I wrote this for someone just starting out and I suggested ALWAYS getting close enough to shine the ships lights on it because at that distance, It should not matter what your GPU is, or what your monitor is, or what you have done to the HUD color settings or if you have some color blindness. You will see the fissures if they are there.
Once someone gets used to what their GPU/Monitor is going to show them as the "brightness" and they have gotten good at identifying the shape at a distance, and they have gotten good at picking out the real fissures, THEN they can experiment with backing away from a known fissure so they can figure out how close they have to be to see the fissures. For those that are obsessed with speed so they can get amazing CR/HR numbers, being able to see the fissures at a distance would be a good thing.

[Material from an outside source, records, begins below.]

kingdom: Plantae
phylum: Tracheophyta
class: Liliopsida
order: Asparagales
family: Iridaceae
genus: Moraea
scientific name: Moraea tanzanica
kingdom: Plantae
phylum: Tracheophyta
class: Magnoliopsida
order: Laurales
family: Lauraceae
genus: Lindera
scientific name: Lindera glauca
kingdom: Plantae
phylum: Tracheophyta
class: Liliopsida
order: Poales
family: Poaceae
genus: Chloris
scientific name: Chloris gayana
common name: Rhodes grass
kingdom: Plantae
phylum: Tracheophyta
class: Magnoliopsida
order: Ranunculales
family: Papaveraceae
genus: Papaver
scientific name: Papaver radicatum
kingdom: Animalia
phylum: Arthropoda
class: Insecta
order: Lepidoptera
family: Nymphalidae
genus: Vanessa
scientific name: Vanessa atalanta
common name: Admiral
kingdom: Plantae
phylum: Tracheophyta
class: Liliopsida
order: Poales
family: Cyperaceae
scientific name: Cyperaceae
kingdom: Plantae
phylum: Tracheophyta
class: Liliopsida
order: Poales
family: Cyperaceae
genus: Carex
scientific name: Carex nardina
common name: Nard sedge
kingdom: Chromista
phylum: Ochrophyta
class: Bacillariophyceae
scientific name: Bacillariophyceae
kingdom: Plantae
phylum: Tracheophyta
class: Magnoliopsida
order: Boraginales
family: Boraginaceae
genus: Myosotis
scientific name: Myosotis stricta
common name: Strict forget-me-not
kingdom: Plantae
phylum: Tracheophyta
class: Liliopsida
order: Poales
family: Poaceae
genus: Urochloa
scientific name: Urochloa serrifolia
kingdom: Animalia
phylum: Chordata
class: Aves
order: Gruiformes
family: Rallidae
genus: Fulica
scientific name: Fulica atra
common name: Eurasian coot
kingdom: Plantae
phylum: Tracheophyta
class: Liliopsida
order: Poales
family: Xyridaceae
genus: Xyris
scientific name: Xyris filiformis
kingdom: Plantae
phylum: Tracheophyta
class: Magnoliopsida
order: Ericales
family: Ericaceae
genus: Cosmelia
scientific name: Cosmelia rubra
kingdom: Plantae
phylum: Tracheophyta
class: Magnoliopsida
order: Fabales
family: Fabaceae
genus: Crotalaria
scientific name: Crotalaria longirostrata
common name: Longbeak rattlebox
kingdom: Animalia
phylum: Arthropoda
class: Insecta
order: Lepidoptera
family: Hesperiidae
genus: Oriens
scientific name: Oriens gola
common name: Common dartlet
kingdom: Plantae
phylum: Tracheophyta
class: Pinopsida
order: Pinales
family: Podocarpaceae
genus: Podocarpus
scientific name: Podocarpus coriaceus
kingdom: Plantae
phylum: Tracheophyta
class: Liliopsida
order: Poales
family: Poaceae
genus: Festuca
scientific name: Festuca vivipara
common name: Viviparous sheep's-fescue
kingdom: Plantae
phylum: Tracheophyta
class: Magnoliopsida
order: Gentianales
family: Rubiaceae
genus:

But, they have to have the basics first.

I expect this to be my last post here. Like the thread I started a couple years ago about alternate input devices, which I needed because I had some minor hand disabilities making tiny top hat controls a problem, this thread keeps getting dragged back to what one individual thinks is what is right for everyone because the color they see is the color they think everyone will see. They might need to try on different colors of sun glasses and see what happens. That is kind'a like what happens when someone is color blind or has cataracts or other eye lens issue or some kinds of macular degeneration.

YMMV
 
This will be my last post in this thread. I have written at least three times I think about a friend who has dementia and severe diabetes.
One of the threads on input devices about large key keyboards I mentioned that his fingers are basically numb because of sticking them so many times to check his sugar levels. He also has diabetic neuropathy that besides affecting all the stuff it usually affects, it is making his hands and fingers numb.
In the thread about WING MINING I had to talk about him because he can follow directions but cannot remember complex actions because of the dementia. So I have VA commands that all he has to do is say the name of his ship (He fly's in the good ship Carefree when he visits) and the same command I gave Pioneer to get the same actions and he watches the buttons I push on my CP-48 and he pushes the same buttons on the large key CP-48 for Carefree.
This thread came about because I finally got him over to the house and in the course of trying to teach him to mine, I found out that he doesn't see the same colors I see.
Diabetic Retinopathy Symptoms
You can have diabetic retinopathy and not know it. This is because it often has no symptoms in its early stages. As diabetic retinopathy gets worse, you will notice symptoms such as:

  • seeing an increasing number of floaters,
  • having blurry vision,
  • having vision that changes sometimes from blurry to clear,
  • seeing blank or dark areas in your field of vision,
  • having poor night vision, and
  • noticing colors appear faded or washed out losing vision.
Diabetic retinopathy symptoms usually affect both eyes.

AND Cataracts.

Signs and symptoms of cataracts include:

  • Clouded, blurred or dim vision
  • Increasing difficulty with vision at night
  • Sensitivity to light and glare
  • Need for brighter light for reading and other activities
  • Seeing "halos" around lights
  • Frequent changes in eyeglass or contact lens prescription
  • Fading or yellowing of colors
  • Double vision in a single eye
He remembers what the colors used to look like and when I would tell him to look for some color that I could see on his monitor, he would tell me that the color wasn't there. When I would point to the object on the screen he would call it a different color than what I was seeing.

So I set out to do a tutorial on the ICY DEEP CORE that didn't include naming colors.